With the new legislation, the Energy Regulatory Commission will license new companies to sell power and take away Kenya Power’s control over the dispatch center, which determines what energy sources will feed the national grid.
Safaricom executives said the signing into law of the Energy Bill 2017 by President Uhuru Kenyatta on Tuesday, which provides for rollout of net-metering, was a boon especially for large private companies.
Under net-metering, households and companies connected to the national power grid and at the same time having their own rooftop solar panels will be allowed to inject their excess generated power into the grid.

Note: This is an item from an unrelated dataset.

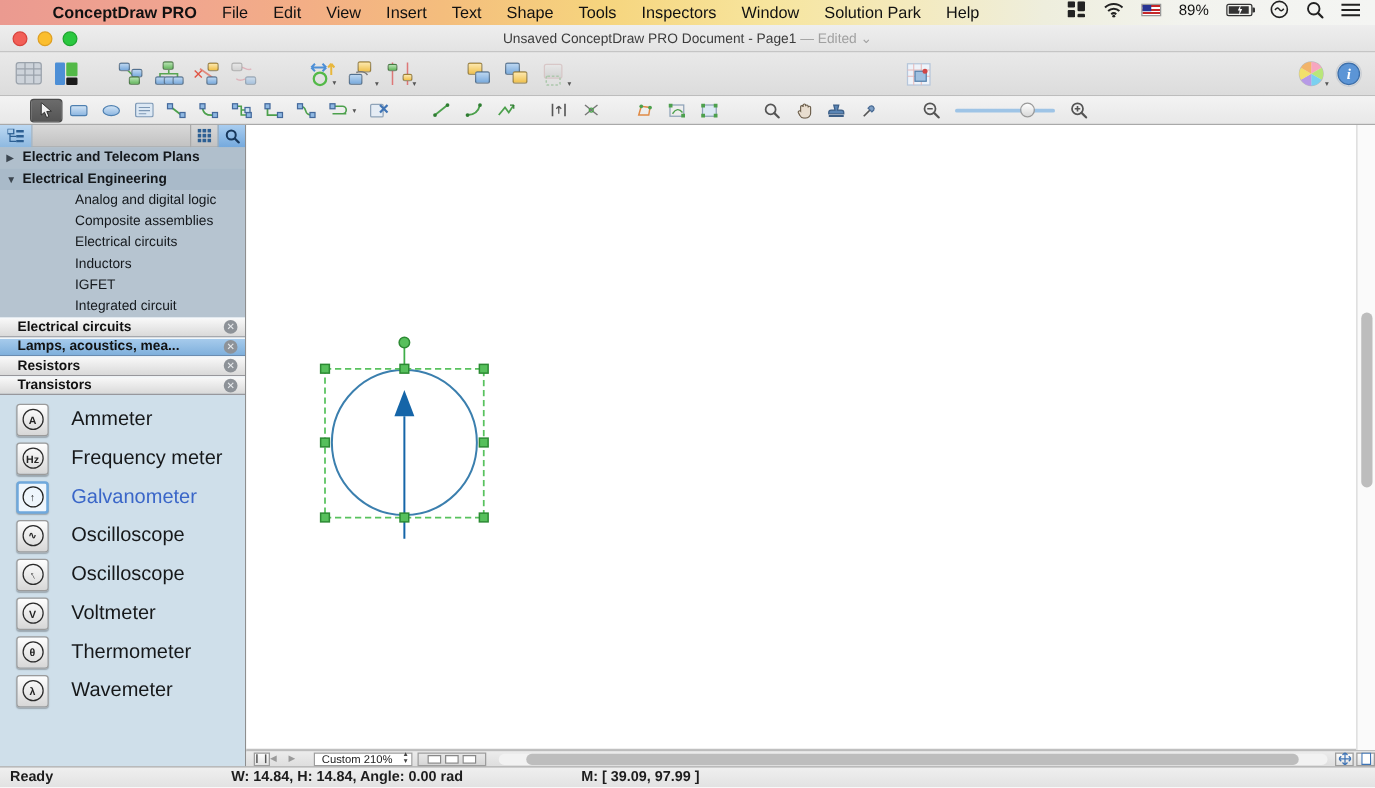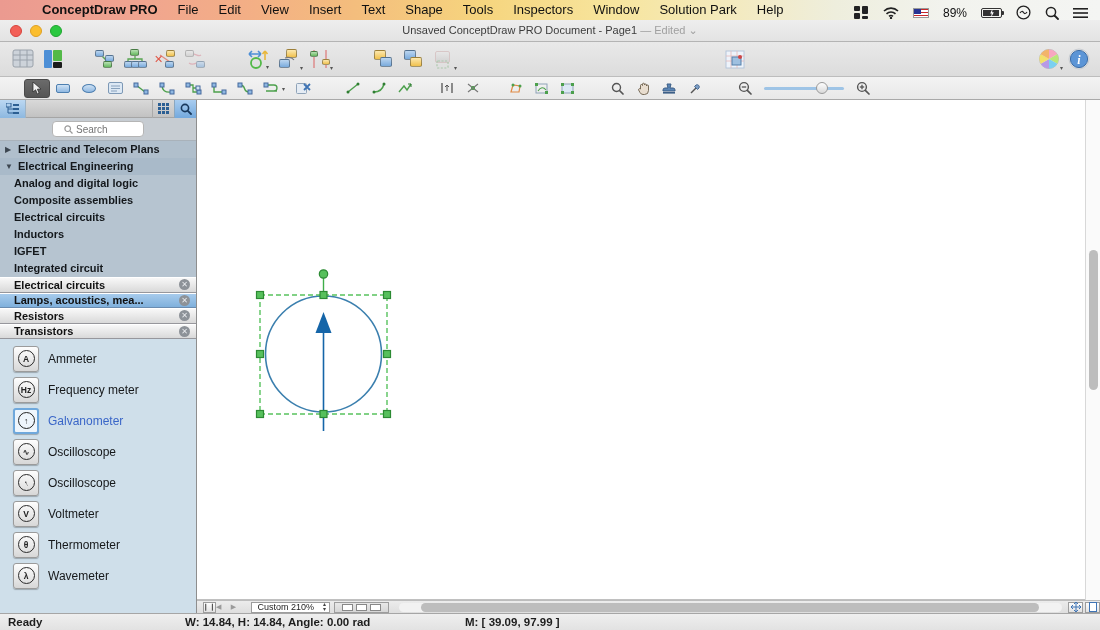"ConceptDraw PRO" .menubar { align-items: flex-end -> flex-start }
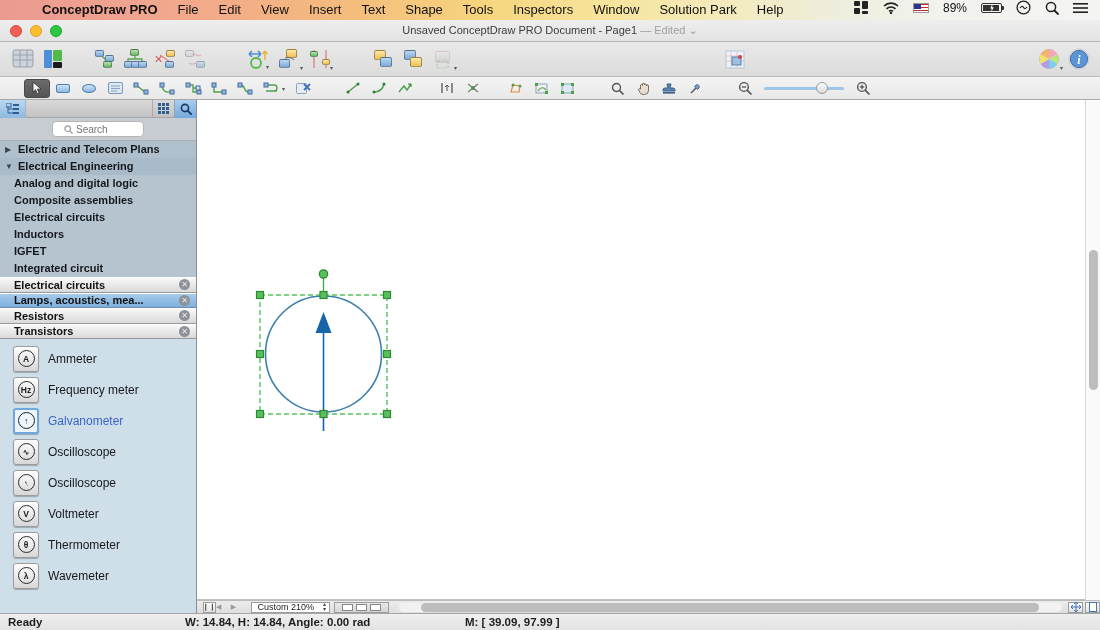"Search" div.search-row { html: <div> <div> <svg> <circle></circle> <line></line> </svg> <input> </div> </div> -> none }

“Net-metering is going to be very important especially for large organizations in Africa. If you take the example of a big mobile company like Safaricom, we have a footprint that covers every corner of Kenya through base stations,” Safaricom chief corporate affairs officer Stephen Chege said.
The company, the most profitable in East and Central Africa, owns and operates 4,945 base stations (cell phone towers) in Kenya, majority of which are connected to the national grid and hybridized by solar power and standby diesel generators.
Currently, the firm is in the pay-as-you-go (pay per use) solar kits market through its Nairobi-based partner M-Kopa.